Victor Infante's "Santa Ana's Filthy Little Secret" (May 19) lays blame on the wrong people. If the staff is jaded, it is most likely due to being given an impossible set of tasks, all of which result in a lot more dead than adopted animals. The persons responsible for this are the citizens of Santa Ana and especially their elected officials. They don't want to spend enough money on animals. City officials seem ever able to find money, money and lots more money for things of interest to them. You could probably improve shelter conditions 100 percent with the vehicle stipends given city officials.
What would be nobler: travel funds for official junkets to other countries or taking adequate care of lost animals? Pick your own example of government waste.

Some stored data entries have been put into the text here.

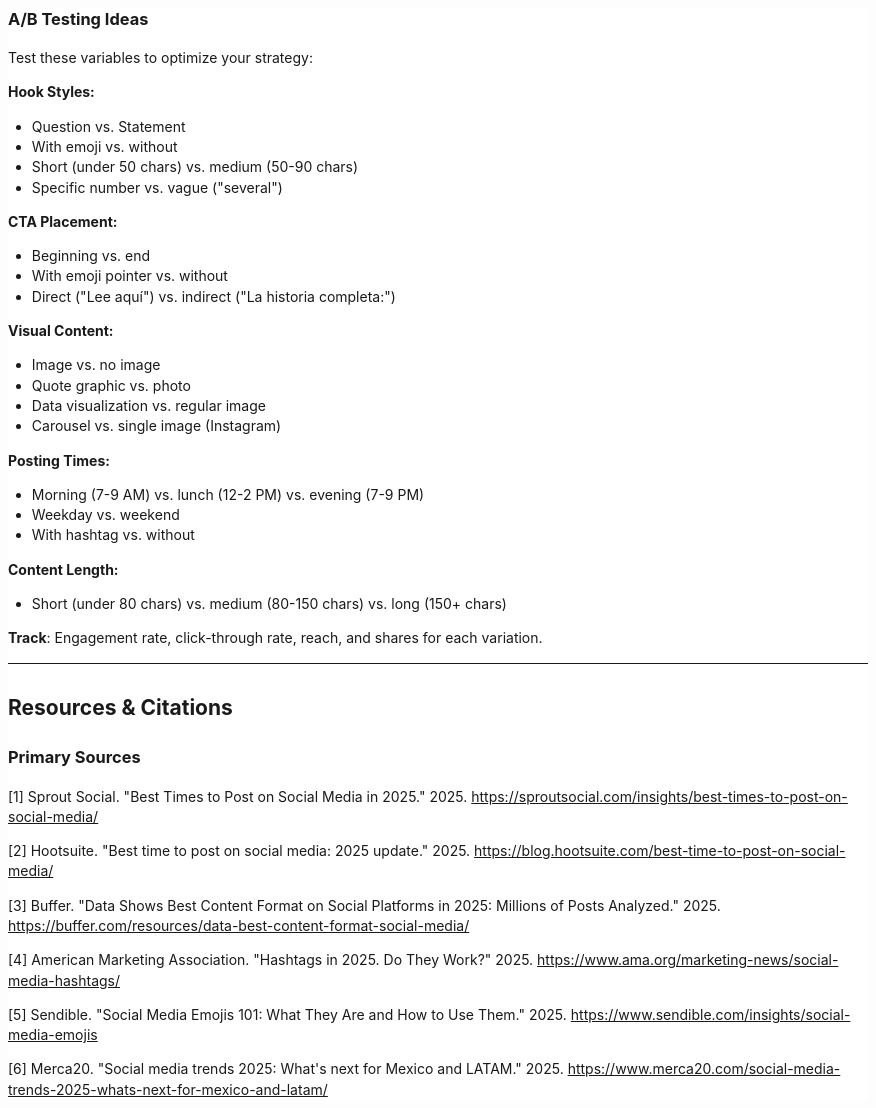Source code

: 
### A/B Testing Ideas

Test these variables to optimize your strategy:

**Hook Styles:**
- Question vs. Statement
- With emoji vs. without
- Short (under 50 chars) vs. medium (50-90 chars)
- Specific number vs. vague ("several")

**CTA Placement:**
- Beginning vs. end
- With emoji pointer vs. without
- Direct ("Lee aquí") vs. indirect ("La historia completa:")

**Visual Content:**
- Image vs. no image
- Quote graphic vs. photo
- Data visualization vs. regular image
- Carousel vs. single image (Instagram)

**Posting Times:**
- Morning (7-9 AM) vs. lunch (12-2 PM) vs. evening (7-9 PM)
- Weekday vs. weekend
- With hashtag vs. without

**Content Length:**
- Short (under 80 chars) vs. medium (80-150 chars) vs. long (150+ chars)

**Track**: Engagement rate, click-through rate, reach, and shares for each variation.

---

## Resources & Citations

### Primary Sources

[1] Sprout Social. "Best Times to Post on Social Media in 2025." 2025. https://sproutsocial.com/insights/best-times-to-post-on-social-media/

[2] Hootsuite. "Best time to post on social media: 2025 update." 2025. https://blog.hootsuite.com/best-time-to-post-on-social-media/

[3] Buffer. "Data Shows Best Content Format on Social Platforms in 2025: Millions of Posts Analyzed." 2025. https://buffer.com/resources/data-best-content-format-social-media/

[4] American Marketing Association. "Hashtags in 2025. Do They Work?" 2025. https://www.ama.org/marketing-news/social-media-hashtags/

[5] Sendible. "Social Media Emojis 101: What They Are and How to Use Them." 2025. https://www.sendible.com/insights/social-media-emojis

[6] Merca20. "Social media trends 2025: What's next for Mexico and LATAM." 2025. https://www.merca20.com/social-media-trends-2025-whats-next-for-mexico-and-latam/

It is all a matter of choice and priorities. Check the Santa Ana city budget. What jumps out at you: A humane attitude or government waste? As previous OC Weekly articles accurately demonstrated, the county animal shelter is little if at all better. What is the county's excuse? "We need the money for ANOTHER airport"?

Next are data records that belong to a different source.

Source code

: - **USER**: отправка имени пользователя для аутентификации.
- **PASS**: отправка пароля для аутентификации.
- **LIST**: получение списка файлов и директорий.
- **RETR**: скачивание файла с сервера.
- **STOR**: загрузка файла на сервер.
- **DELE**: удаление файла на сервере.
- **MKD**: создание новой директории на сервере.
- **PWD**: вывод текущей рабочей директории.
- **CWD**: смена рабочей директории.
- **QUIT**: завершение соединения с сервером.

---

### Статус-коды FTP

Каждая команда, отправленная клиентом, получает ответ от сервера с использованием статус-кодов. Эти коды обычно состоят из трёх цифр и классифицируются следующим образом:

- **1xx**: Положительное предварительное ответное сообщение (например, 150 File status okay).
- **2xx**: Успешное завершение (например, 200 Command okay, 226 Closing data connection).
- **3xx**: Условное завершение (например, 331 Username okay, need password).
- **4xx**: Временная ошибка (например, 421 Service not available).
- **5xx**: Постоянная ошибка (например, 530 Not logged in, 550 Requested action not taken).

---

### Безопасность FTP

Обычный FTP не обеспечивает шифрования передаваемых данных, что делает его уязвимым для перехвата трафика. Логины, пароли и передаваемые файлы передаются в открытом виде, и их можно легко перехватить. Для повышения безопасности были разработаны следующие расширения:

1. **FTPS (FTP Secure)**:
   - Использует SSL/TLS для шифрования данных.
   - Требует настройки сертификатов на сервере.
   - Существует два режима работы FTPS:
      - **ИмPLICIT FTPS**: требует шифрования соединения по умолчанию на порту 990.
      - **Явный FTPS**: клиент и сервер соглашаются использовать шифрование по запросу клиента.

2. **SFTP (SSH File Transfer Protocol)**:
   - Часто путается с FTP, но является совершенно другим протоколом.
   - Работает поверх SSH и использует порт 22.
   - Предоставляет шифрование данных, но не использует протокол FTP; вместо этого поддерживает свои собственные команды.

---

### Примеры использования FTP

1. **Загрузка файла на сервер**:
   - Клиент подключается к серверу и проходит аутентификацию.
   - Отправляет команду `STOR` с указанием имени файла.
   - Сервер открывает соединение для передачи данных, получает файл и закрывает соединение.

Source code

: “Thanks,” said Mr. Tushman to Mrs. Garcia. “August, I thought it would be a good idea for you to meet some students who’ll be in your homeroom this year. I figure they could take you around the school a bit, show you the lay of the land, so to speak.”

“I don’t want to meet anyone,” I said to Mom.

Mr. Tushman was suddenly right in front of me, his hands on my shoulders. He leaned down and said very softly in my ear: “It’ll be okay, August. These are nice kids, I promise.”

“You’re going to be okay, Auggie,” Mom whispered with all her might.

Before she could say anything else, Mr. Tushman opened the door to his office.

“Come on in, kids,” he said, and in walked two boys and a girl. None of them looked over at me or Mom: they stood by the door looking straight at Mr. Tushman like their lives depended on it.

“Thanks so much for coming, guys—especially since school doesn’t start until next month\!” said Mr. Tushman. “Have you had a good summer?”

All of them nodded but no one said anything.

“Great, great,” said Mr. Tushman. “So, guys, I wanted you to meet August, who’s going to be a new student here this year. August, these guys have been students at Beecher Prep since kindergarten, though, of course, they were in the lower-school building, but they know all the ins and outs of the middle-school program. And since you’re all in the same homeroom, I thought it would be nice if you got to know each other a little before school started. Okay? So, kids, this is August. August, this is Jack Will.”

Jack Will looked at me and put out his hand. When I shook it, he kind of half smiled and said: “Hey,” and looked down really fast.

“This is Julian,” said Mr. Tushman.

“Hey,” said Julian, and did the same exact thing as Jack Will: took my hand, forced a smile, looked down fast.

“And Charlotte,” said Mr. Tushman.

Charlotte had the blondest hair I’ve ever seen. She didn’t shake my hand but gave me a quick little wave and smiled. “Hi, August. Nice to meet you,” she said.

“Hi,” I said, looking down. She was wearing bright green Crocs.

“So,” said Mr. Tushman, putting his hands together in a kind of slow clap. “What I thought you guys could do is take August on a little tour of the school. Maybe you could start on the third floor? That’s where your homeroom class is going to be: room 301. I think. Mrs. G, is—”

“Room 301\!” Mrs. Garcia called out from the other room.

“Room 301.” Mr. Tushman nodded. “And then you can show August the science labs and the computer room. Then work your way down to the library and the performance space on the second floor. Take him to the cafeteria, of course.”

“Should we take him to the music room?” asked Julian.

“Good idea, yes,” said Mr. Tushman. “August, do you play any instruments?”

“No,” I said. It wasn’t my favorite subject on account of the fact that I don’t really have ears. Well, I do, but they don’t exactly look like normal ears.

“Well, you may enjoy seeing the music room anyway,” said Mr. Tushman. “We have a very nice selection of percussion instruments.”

"We have met the enemy, and he is us."
In your "Bad Rabbit" issue (May 12), Greg Stacy erroneously describes Bugs Bunny as a rodent. Rabbits are not rodents; they are lagomorphs. Also, did you know that the wisecracking hare was patterned, in part, on the late Groucho Marx? Just substitute a cigar for the carrot, and the similarities are obvious, down to the funny walk with the upper body tilted forward.
STARK RAVING UPSET
I was quite upset when I read Steven Mikulan's review of the British film Human Traffic. I've been raving since 1991 and still go out when the parties are going off. That probably makes me one of the world's oldest living Candy Kids. I can't see how someone—even someone who's not into the scene—could have disliked that movie. The movie explains better than any movie about any other scene why we do what we do. It explores the insecurity and isolation that makes E(cstacy) so attractive to so many people today. He talks about how the kids in Human Traffic imitate American hip-hop culture, but he should know that the styles in Human Traffic are pure English raver, invented in Manchester circa 1989. Above all else, the movie is screamingly hilarious. Anyone who does not laugh out loud at the scene in which the lead character's boss slaps a fiver over his mouth and proceeds to forcibly sodomize him (a dream/nightmare sequence) has never had to work for a living. In any case, please castrate Mr. Mikulan, or at least prevent him from seeing movies about subjects for which he feels such antipathy.
Having personally come into contact with John Rossmann, I can verify that he is the worst thing that has ever happened to Orange teachers, but it's important not to lose sight of that deplorable kangaroo court known as the Orange Unified School Board ("Dis-Union," May 19). The prudent thing for the teachers would be asking Rossmann to step down and then concentrating on first a fair contract settlement and second electing a new school board. Rossmann is a general in the Orange Unified School District war, and he realizes that there is no need for a general without a war.